OL-101, a BCMA/GPRC5D dual-targeting autologous CAR-T for relapsed/ refractory multiple myeloma (R/R MM): Results from a Phase I study Free

Background: BCMA- or GPRC5D-targeting agents are becoming the mainstay for treating R/R MM. However, resistance eventually develops, leaving patients with limited subsequent options. OL-101 is a CAR-T designed with VHH binders that target both BCMA and GPRC5D to overcome antigen escape through mutation or downregulation of either target, providing a new treatment option, especially for BCMA- and/or GPRC5D-exposed patients. We report preliminary data from an ongoing phase I, first-in-human, dose-escalation and dose-expansion study (NCT06644118).
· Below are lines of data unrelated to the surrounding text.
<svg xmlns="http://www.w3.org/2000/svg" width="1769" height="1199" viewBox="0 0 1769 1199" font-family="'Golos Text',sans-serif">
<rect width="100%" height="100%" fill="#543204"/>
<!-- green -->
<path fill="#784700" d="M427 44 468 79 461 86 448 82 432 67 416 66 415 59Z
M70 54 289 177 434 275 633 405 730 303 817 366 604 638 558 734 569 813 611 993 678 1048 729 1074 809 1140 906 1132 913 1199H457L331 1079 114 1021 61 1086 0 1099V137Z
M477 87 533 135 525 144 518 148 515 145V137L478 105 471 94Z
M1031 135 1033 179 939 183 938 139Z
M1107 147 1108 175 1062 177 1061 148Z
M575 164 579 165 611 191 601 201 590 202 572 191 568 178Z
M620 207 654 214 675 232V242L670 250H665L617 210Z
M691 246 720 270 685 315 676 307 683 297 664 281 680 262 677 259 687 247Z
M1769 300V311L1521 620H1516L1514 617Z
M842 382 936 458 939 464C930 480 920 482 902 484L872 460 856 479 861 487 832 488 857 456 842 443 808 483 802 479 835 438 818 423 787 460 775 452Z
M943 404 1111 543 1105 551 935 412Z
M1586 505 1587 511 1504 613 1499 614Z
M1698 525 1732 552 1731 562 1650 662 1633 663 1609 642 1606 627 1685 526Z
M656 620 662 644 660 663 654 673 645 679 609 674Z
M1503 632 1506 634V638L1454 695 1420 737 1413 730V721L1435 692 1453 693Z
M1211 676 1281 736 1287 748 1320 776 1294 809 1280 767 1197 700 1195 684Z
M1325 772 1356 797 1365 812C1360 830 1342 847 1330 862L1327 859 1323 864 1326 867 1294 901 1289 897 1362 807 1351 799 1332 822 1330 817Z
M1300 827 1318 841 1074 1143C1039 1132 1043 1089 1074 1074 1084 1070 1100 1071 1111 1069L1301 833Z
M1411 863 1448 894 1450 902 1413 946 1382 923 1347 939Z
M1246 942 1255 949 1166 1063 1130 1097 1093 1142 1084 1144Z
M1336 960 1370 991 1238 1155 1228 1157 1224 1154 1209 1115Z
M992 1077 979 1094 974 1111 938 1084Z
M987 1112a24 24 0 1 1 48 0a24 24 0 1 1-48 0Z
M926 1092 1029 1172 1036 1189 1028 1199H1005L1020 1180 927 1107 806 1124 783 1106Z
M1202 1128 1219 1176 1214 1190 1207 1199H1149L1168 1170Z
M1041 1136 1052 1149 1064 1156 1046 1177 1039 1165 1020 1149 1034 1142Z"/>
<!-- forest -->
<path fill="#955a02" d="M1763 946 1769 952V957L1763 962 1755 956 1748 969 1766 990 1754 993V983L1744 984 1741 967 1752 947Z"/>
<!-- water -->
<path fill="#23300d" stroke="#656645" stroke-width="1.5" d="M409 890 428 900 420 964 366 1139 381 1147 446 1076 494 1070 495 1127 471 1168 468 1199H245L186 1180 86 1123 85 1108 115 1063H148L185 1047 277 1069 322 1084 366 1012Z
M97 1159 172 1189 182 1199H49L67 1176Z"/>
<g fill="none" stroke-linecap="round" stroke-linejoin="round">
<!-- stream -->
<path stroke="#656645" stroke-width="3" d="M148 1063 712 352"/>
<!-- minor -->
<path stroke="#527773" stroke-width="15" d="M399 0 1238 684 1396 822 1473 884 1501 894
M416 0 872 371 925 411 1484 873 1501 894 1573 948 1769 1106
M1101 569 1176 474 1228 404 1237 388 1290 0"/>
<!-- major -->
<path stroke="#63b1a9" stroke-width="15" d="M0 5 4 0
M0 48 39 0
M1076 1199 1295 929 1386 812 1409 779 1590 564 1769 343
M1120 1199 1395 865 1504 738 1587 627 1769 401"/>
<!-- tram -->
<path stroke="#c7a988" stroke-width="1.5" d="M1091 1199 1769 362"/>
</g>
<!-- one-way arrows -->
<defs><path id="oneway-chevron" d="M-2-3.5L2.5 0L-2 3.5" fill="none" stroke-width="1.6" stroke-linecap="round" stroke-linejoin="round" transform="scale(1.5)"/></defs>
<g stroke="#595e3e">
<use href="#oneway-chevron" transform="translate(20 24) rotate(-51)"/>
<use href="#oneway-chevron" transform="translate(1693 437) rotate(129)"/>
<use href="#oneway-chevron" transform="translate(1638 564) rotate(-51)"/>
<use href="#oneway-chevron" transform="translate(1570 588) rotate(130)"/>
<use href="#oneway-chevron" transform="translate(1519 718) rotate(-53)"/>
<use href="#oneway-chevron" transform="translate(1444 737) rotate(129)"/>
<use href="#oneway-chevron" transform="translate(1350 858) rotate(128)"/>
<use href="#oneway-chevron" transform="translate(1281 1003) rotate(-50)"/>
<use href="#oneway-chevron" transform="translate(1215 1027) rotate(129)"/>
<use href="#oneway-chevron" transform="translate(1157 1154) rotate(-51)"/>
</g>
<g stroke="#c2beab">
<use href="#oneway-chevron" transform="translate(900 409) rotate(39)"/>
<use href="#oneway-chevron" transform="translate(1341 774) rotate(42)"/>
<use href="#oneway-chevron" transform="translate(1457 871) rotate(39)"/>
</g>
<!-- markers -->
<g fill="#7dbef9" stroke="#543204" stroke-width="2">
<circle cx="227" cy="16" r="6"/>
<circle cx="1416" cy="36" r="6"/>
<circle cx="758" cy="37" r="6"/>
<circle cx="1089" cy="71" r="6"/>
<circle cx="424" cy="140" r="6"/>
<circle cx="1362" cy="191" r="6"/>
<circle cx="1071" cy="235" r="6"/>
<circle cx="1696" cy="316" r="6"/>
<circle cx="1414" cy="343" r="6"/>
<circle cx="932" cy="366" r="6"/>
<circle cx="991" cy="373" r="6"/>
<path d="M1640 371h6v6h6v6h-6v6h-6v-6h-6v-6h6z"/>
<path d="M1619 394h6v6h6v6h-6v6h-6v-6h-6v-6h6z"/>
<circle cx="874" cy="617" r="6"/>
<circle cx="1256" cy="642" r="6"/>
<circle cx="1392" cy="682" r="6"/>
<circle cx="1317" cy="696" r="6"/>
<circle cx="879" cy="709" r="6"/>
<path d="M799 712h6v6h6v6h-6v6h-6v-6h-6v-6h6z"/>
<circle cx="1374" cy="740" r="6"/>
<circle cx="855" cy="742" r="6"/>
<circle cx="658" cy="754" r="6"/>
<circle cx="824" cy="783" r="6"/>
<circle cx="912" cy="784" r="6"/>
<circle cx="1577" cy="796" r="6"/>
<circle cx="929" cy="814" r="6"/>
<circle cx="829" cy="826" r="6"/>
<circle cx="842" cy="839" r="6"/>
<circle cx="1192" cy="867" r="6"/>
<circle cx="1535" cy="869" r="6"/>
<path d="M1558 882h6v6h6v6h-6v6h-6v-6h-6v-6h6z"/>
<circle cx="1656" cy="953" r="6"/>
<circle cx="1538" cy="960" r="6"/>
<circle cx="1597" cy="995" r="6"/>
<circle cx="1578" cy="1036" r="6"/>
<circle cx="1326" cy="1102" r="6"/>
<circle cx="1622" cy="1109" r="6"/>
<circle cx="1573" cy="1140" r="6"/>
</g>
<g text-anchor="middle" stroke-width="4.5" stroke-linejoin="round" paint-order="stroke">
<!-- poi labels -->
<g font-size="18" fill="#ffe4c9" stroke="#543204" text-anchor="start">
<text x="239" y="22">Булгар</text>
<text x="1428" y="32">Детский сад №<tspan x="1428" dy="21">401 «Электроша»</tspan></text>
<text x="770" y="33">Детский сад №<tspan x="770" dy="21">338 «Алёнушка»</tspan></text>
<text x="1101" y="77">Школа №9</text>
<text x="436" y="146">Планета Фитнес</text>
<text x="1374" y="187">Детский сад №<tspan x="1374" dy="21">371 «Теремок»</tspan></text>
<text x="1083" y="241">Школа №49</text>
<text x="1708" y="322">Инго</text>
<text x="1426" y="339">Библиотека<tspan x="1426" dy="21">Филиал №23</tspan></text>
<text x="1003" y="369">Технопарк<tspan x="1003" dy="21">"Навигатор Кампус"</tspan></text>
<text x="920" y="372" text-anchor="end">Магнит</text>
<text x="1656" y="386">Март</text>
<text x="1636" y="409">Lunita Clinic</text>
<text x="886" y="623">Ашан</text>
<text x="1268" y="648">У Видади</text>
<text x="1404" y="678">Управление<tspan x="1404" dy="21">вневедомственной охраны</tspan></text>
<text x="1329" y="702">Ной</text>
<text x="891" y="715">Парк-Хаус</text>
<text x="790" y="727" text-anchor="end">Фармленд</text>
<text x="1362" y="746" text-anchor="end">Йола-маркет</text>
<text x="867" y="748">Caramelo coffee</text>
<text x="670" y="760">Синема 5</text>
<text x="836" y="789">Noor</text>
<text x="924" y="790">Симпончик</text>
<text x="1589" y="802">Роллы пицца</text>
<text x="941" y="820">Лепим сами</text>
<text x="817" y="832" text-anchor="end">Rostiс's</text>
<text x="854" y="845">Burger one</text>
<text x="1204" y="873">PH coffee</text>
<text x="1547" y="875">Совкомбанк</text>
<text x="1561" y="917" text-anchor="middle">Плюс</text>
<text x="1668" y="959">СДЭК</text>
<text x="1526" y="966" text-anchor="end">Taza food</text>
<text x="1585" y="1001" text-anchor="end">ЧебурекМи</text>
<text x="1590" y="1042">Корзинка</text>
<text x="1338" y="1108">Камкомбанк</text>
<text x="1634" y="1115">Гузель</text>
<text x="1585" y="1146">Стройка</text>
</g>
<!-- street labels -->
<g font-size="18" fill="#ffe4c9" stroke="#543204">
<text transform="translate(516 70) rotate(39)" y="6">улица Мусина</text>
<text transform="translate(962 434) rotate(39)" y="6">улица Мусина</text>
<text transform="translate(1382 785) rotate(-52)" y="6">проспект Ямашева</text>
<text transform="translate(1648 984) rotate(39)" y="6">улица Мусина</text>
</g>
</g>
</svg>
Methods: Patients with R/R MM who had received ≥3 prior lines of therapies underwent standard lymphodepletion (fludarabine/cyclophosphamide) followed by a single OL-101 infusion at 3 dose levels (DL1: 1.0×10⁶, DL2: 2.0×10⁶, DL3: 1.5×10⁶ cells/kg). Dose levels were explored in a modified “3+3” design, after a dose-limiting toxicity (DLT) at DL2, an intermediate DL3 was evaluated. The primary objective was to evaluate the safety, including DLT. Secondary objectives included overall response rate (ORR), duration of response (DOR), progression-free survival (PFS), and cellular kinetics assessment of OL-101.

Results: As of Jul 30^th, 2025, 10 patients were dosed (DL1: n=3, DL2: n=6, DL3: n=1) with a median follow-up of 3.3 months (range: 0.9-8.0). All patients had prior exposure to at least a proteasome inhibitor (PI), an immunomodulatory drug (IMiD), and anti-CD38 monoclonal antibody (mAb), with a median of 5 prior lines of therapy (range: 3-8). Five (50%) had high-risk cytogenetics and 4 (40%) had extramedullary plasmacytomas (EMD). Three (30%) patients had prior exposure to BCMA and/or GPRC5D targeted therapies, including 1 each with BCMA/GPRC5D dual CAR-T, BCMA CAR-T and GPRC5D T-cell engager.

Cytokine release syndrome (CRS) occurred in all patients (grade 1-2: 60%, grade ≥3: 40%, no grade 5), with median onset at Day 2 and duration of 6.5 days. At the 2.0×10⁶ cells/kg dose level, 1 of 6 patients experienced a DLT, manifested as grade 4 CRS with onset on Day 3 post-infusion, which resolved by Day 17 following treatment with tocilizumab, steroids, plasma exchange and other supportive care. A CRS management algorithm was implemented to mitigate CRS severity and no further grade 4 CRS was observed. No immune effector cell-associated neurotoxicity syndrome (ICANS) was observed. Other grade ≥3 toxicities included neutropenia (90%), thrombocytopenia (80%), and anemia (30%), with no grade ≥3 infections reported.

The ORR was 100% (70% ≥VGPR, 40% ≥CR), with deeper response at higher dose (DL1: 66.7% ≥VGPR, 33.3% ≥CR vs. DL2: 83.3% ≥VGPR, 50% ≥CR). Among 4 patients with EMD, 3 (75%) achieved ≥VGPR and 2 (50%) achieved ≥CR. Of the 3 patients previously treated with BCMA- and/or GPRC5D-targeted therapy, 1 (33.3%) achieved sCR and 2 (66.7%) achieved PR. Median time to response was 28 days post-infusion. Deeper responses were achieved over time with extended follow-up. All patients had ongoing responses at the data cut-off. MRD negativity (at 10^-5sensitivity) was achieved by all 10 patients at D28 and maintained through the cut-off date. All patients had positive BCMA and GPRC5D expression at baseline and expression levels were not associated with responses. The peak cell expansion occurred between Day 10-21 post-infusion with a median of 1.29×10⁵ copies/μg DNA (range: 1.05×10⁵to 3.08×10⁶ copies/μg DNA). CAR-T cells persisted for at least 12 weeks post-injection in patients with longer follow-up at the time of data cut-off.

Conclusion: OL-101, a novel bispecific BCMA/GPRC5D VHH CAR-T, demonstrates promising efficacy (100% ORR, 100% MRD negativity) and manageable safety (CRS manageable, no ICANS) in heavily pretreated, triple-class exposed R/R MM patients, with no new safety signals identified than those with previously reported BCMA or GPRC5D targeting CAR-T cells. Notably, responses were observed in patients relapsed after prior BCMA- and/or GPRC5D-targeted therapies and in EMD population. These early results support the potential of dual-targeting to overcome antigen escape. The study is currently ongoing to further characterize the safety and efficacy profile of OL-101 in patients previously exposed to BCMA- or GPRC5D-directed therapy.